### ACTIVITY
Transcribe every entry verbatim; omit pictures.

### SUPPLIED DATA
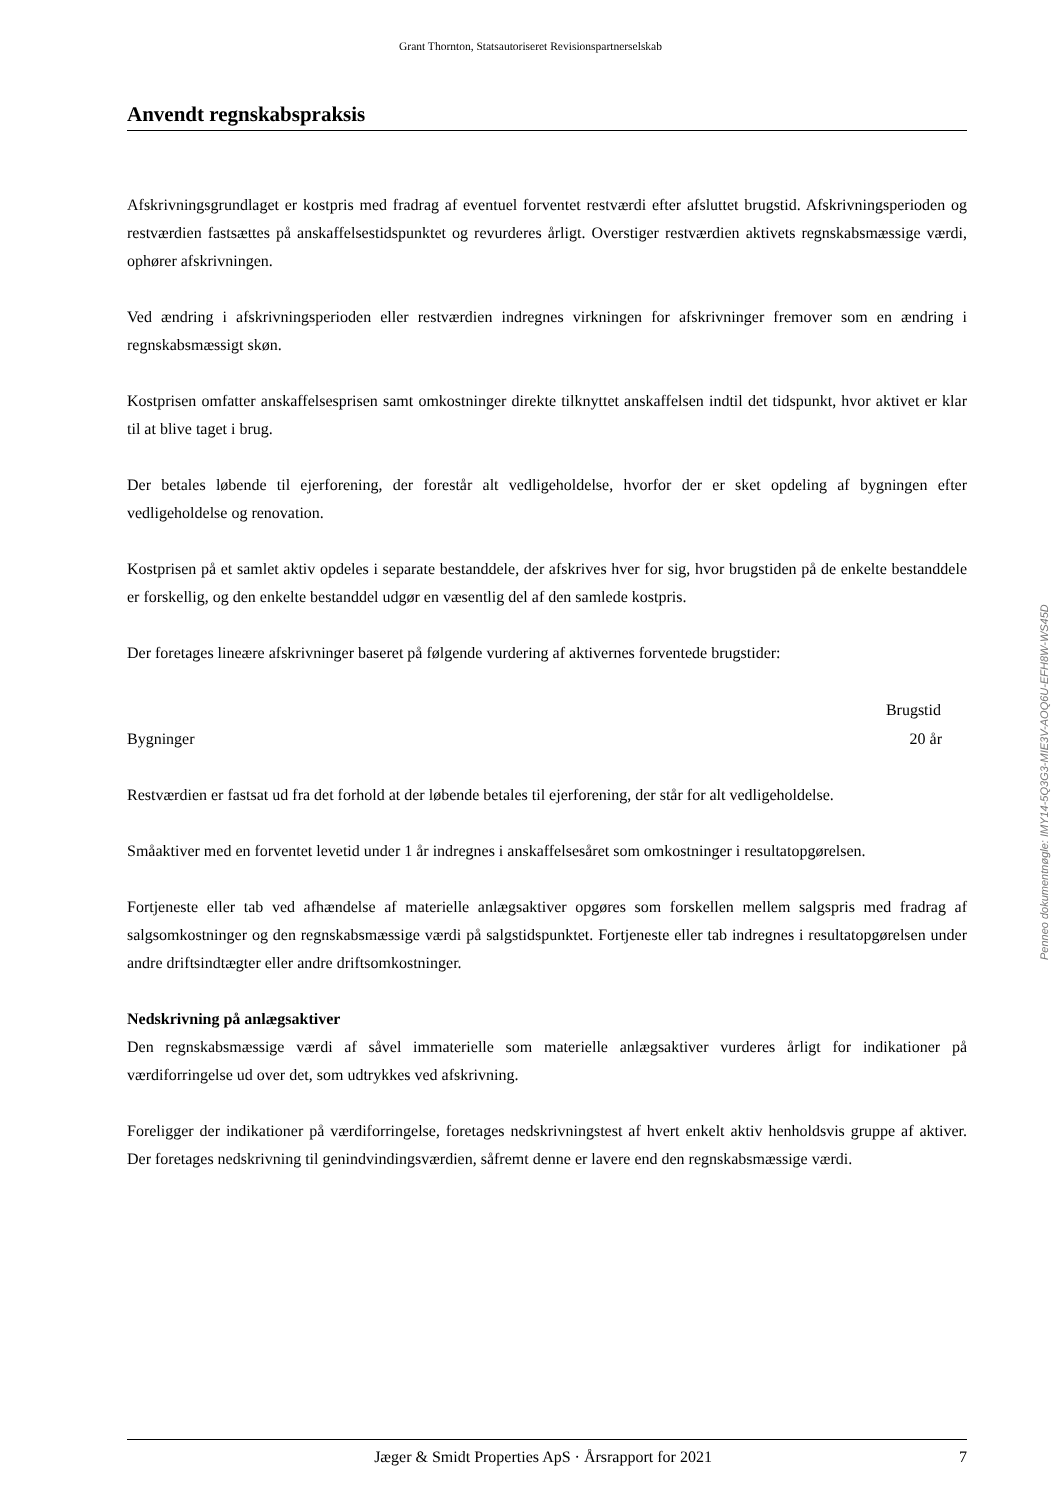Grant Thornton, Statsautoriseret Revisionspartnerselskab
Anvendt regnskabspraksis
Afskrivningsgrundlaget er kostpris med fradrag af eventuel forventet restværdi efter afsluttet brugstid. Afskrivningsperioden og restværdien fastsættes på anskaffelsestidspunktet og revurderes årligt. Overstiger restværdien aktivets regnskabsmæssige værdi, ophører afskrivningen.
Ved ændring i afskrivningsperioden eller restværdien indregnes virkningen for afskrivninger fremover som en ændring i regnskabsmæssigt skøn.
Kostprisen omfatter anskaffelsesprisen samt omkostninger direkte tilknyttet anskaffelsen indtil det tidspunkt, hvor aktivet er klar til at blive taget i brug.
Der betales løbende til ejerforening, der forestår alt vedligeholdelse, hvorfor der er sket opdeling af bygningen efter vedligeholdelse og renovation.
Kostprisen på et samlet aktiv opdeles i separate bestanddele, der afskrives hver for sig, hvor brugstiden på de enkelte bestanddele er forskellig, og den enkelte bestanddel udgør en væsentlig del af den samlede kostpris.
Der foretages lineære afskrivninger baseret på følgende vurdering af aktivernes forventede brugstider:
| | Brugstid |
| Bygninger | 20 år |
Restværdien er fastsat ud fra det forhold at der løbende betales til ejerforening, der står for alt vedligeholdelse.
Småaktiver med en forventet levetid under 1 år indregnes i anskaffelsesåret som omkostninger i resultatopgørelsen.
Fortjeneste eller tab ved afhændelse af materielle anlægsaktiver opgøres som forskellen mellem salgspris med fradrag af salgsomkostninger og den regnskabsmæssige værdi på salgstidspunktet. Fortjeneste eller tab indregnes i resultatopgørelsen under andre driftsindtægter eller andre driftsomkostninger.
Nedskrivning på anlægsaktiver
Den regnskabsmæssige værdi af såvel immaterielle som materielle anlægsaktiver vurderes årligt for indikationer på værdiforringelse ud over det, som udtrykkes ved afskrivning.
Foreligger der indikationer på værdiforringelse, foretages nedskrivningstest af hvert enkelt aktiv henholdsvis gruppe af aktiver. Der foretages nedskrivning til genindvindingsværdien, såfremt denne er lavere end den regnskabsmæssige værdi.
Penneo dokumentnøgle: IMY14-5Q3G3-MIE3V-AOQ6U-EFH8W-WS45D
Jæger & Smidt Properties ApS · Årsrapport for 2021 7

### SOLUTION FOR THIS TASK
Grant Thornton, Statsautoriseret Revisionspartnerselskab
Anvendt regnskabspraksis
Afskrivningsgrundlaget er kostpris med fradrag af eventuel forventet restværdi efter afsluttet brugstid. Afskrivningsperioden og restværdien fastsættes på anskaffelsestidspunktet og revurderes årligt. Overstiger restværdien aktivets regnskabsmæssige værdi, ophører afskrivningen.
Ved ændring i afskrivningsperioden eller restværdien indregnes virkningen for afskrivninger fremover som en ændring i regnskabsmæssigt skøn.
Kostprisen omfatter anskaffelsesprisen samt omkostninger direkte tilknyttet anskaffelsen indtil det tidspunkt, hvor aktivet er klar til at blive taget i brug.
Der betales løbende til ejerforening, der forestår alt vedligeholdelse, hvorfor der er sket opdeling af bygningen efter vedligeholdelse og renovation.
Kostprisen på et samlet aktiv opdeles i separate bestanddele, der afskrives hver for sig, hvor brugstiden på de enkelte bestanddele er forskellig, og den enkelte bestanddel udgør en væsentlig del af den samlede kostpris.
Der foretages lineære afskrivninger baseret på følgende vurdering af aktivernes forventede brugstider:
| | Brugstid |
| Bygninger | 20 år |
Restværdien er fastsat ud fra det forhold at der løbende betales til ejerforening, der står for alt vedligeholdelse.
Småaktiver med en forventet levetid under 1 år indregnes i anskaffelsesåret som omkostninger i resultatopgørelsen.
Fortjeneste eller tab ved afhændelse af materielle anlægsaktiver opgøres som forskellen mellem salgspris med fradrag af salgsomkostninger og den regnskabsmæssige værdi på salgstidspunktet. Fortjeneste eller tab indregnes i resultatopgørelsen under andre driftsindtægter eller andre driftsomkostninger.
Nedskrivning på anlægsaktiver
Den regnskabsmæssige værdi af såvel immaterielle som materielle anlægsaktiver vurderes årligt for indikationer på værdiforringelse ud over det, som udtrykkes ved afskrivning.
Foreligger der indikationer på værdiforringelse, foretages nedskrivningstest af hvert enkelt aktiv henholdsvis gruppe af aktiver. Der foretages nedskrivning til genindvindingsværdien, såfremt denne er lavere end den regnskabsmæssige værdi.
Penneo dokumentnøgle: IMY14-5Q3G3-MIE3V-AOQ6U-EFH8W-WS45D
Jæger & Smidt Properties ApS · Årsrapport for 2021 7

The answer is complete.